As many as 18 companies have hit or announced their IPO dates so far this year, with fund-raising from such IPOs totaling Rs25,903.02 crore, data from primary market tracker Prime Database showed. Graphic: Subrata Jana/Mint
As many as 18 companies have hit or announced their IPO dates so far this year, with fund-raising from such IPOs totaling Rs25,903.02 crore, data from primary market tracker Prime Database showed. Graphic: Subrata Jana/Mint

IPO rush unlikely to hurt surging secondary market

The IPO market is strengthening, with companies raising (or about to raise) nearly Rs26,000 crore in funds and an even stronger pipeline in the offing

Mumbai: The initial public offering (IPO) market in India is strengthening, with companies raising (or about to raise) nearly Rs26,000 crore in funds and an even stronger pipeline in the offing.

Yet market strategists aren’t too worried about attention being diverted from the secondary market, which is hovering near record high levels.

In fact, it is a surging secondary market that is encouraging many companies to hit the equity market for capital, as they eye better valuations. 

In intraday trading BSE’s Sensex rose as much as 0.73% on Monday to a high of 32,508.06 points, and closed at 32,423.76, up 0.47%.

For the year to date, it has gained 21.77%.

Some market experts are of the opinion that this IPO rush will attract more flows into the market, because of renewed interest. 

“It won’t affect the markets adversely as more money will come in," Neelkanth Mishra, India equity strategist at Credit Suisse, said in an interview on Wednesday.

“Take insurance, which is a large part of the current IPO pipeline: in India, it is a secular growth market with low penetration, and rising financial savings has seen good growth of late. So, if you are a global sovereign wealth fund (SWF) or a strategic investor in India, why would you not want to build a meaningful position in these businesses?" said Mishra. 

General insurer ICICI Lombard General Insurance Co. Ltd’s IPO to raise to Rs5,700 crore opened on Friday, while life insurer SBI Life Insurance Co. Ltd’s Rs8,700 crore IPO is scheduled to open on Wednesday. 

“With these kinds of issues you will get people who would put fresh allocations into India. Strategic investors like sovereign wealth funds view such issues as opportunities to deploy meaningful chunks of money," he added. 

As many as 18 companies have hit or announced their IPO dates so far this year, with fund-raising from such IPOs totaling Rs25,903.02 crore, data from primary market tracker Prime Database showed. 
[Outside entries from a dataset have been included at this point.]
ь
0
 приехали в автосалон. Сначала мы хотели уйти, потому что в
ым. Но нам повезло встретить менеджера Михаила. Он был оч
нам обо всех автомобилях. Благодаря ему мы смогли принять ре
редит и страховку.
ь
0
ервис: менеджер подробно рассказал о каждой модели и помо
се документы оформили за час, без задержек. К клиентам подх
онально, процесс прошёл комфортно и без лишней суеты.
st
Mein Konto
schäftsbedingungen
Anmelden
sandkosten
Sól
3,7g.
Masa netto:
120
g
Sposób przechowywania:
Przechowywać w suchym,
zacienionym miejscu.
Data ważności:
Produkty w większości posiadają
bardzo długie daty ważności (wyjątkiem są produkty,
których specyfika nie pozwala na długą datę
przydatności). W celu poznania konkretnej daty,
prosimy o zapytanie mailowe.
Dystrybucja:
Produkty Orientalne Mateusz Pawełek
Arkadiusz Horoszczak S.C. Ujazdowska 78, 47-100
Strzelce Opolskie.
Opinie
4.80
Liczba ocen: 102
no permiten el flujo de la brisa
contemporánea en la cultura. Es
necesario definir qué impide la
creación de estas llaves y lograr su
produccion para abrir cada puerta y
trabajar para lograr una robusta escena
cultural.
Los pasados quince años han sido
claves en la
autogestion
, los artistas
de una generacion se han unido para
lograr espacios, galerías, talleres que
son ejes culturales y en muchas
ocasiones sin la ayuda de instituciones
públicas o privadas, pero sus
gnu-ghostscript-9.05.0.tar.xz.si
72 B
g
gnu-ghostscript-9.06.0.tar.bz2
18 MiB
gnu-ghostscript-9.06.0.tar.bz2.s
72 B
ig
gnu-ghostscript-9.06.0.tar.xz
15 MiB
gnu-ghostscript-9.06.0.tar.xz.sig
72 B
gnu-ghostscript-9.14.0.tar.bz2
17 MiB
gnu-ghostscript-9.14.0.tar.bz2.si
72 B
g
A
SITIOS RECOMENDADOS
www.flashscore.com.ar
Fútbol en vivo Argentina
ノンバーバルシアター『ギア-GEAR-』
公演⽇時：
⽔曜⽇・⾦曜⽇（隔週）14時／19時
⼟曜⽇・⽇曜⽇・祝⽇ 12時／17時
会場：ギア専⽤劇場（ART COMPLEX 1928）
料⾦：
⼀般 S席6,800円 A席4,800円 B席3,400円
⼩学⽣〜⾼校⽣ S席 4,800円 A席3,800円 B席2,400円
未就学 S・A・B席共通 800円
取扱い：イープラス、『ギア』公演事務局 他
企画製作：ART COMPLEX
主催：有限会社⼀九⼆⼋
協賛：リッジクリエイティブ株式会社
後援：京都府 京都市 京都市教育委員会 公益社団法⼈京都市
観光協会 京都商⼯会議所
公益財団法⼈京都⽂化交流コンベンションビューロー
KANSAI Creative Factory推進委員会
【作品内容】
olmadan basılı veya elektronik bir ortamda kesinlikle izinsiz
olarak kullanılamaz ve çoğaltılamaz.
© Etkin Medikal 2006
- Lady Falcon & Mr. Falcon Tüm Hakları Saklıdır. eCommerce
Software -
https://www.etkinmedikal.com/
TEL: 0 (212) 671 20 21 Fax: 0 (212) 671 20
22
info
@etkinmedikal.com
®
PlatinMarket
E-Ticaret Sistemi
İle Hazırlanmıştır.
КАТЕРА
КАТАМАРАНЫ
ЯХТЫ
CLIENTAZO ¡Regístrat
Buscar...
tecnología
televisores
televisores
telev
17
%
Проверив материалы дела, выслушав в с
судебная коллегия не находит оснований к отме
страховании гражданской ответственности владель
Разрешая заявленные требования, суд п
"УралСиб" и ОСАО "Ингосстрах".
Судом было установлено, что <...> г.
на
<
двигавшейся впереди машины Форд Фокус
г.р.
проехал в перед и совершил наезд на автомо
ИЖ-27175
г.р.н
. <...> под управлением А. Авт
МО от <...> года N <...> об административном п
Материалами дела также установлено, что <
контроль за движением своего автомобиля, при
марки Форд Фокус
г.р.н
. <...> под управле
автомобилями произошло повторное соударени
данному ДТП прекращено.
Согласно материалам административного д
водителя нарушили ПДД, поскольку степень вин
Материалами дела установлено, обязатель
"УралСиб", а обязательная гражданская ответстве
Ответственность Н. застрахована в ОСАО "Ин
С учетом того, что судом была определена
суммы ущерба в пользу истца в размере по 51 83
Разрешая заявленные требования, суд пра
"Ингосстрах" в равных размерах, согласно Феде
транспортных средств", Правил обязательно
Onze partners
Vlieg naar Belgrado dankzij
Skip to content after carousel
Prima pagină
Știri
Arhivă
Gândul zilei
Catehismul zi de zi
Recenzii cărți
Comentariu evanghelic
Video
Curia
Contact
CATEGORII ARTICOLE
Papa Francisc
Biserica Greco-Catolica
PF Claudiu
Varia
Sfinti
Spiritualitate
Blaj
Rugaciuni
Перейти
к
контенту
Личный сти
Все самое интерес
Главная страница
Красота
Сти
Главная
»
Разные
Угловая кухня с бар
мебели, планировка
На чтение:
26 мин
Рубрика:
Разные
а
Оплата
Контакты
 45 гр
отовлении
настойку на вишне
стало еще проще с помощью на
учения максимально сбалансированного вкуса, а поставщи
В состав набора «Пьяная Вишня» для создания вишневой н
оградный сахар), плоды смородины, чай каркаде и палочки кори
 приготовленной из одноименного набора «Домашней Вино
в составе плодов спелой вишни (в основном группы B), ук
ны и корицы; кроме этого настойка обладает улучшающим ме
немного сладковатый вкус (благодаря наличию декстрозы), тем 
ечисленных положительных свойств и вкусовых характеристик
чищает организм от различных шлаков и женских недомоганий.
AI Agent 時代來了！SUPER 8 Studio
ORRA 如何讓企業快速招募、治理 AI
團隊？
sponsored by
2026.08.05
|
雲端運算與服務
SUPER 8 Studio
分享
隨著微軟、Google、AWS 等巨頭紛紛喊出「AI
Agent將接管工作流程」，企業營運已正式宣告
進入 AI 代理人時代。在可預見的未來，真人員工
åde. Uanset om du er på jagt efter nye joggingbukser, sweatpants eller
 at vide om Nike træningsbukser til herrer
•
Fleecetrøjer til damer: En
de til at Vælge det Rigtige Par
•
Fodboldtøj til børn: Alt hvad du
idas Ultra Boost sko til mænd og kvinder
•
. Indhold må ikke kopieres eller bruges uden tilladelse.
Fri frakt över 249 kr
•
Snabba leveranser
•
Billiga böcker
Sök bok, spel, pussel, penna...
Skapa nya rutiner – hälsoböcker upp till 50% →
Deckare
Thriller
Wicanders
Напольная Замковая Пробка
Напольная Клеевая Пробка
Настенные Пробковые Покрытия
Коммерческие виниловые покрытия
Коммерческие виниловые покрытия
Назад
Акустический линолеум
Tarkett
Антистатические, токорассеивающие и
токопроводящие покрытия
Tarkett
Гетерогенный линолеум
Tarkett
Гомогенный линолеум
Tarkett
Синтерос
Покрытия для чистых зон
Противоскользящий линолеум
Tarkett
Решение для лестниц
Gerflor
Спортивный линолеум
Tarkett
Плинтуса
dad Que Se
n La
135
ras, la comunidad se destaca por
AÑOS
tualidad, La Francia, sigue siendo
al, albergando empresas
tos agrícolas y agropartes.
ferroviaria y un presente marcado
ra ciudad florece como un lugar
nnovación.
An additional Rs46,470 crore of IPOs are lined up, data showed. Of the lot lined up, General Insurance Corp. of India, National Stock Exchange of India Ltd and HDFC Standard Life Insurance Co. Ltd are the biggest issuances and are expected to raise around Rs10,000 crore each. 

According to Credit Suisse, IPO issuances in FY18 are likely to be 35% higher than the peak seen in fiscal 2008. 

Foreign institutional investors (FIIs) have invested a net of $68.87 million or Rs440.7 crore in Indian shares so far this fiscal year, data from National Securities Depository Ltd showed. This is due to huge selling witnessed in August when tensions in the Korean peninsula hurt risk appetite globally. 

Meanwhile, domestic institutional investors (DIIs) have pumped in a net of Rs46,185.44 crore in the asset class in the same period, data from BSE showed. These figures include the investments in primary market offerings as well. Also, retail investors have also been actively investing in equity markets directly, but the data for these investments was not available. 

The inflows from DIIs have picked up mainly due to more and more retail investors investing in equities through the mutual fund route as interest rates declined, making traditional investment destinations such as bank fixed deposits less lucrative. 

According to Credit Suisse, since most IPO issuances are of financials or by way of government divestment, the immediate impact on economic growth will be limited. 

“I don’t think the secondary market will be impacted. We tend to believe that the money available for the market is finite, and that is not true. Any good opportunity—a good company with good price is likely to attract strong flows," said Prithvi Haldea, founder and chairman of Prime Database. 

“There is still a lot of money locked in fixed deposits by retail investors. That money could also come in. Mutual funds are flush with inflows, and they are only seen rising," added Haldea. 

According to Haldea, buoyant secondary market sentiment leads to success of these IPOs which in turn provides impetus to the secondary market,

Some were of the opinion that some impact was inevitable, but it was not likely to be huge.

“There is a large supply of IPOs lined up in the coming few months. Given that these IPOs are looking to raise sums of up to Rs15,000-20,000 crore, it will have some impact on liquidity flowing into already listed stocks," said Jinesh Gopani, head of equities at Axis Mutual Fund

“That is also one reason why we are not seeing a sharp rise in the Indian indices, which continue hover in a range. However, from a domestic mutual fund industry perspective, the impact of new IPOs on allocation decision of fund houses will be limited since there is a reserved portion that an institutional investor can take exposure to," added Gopani.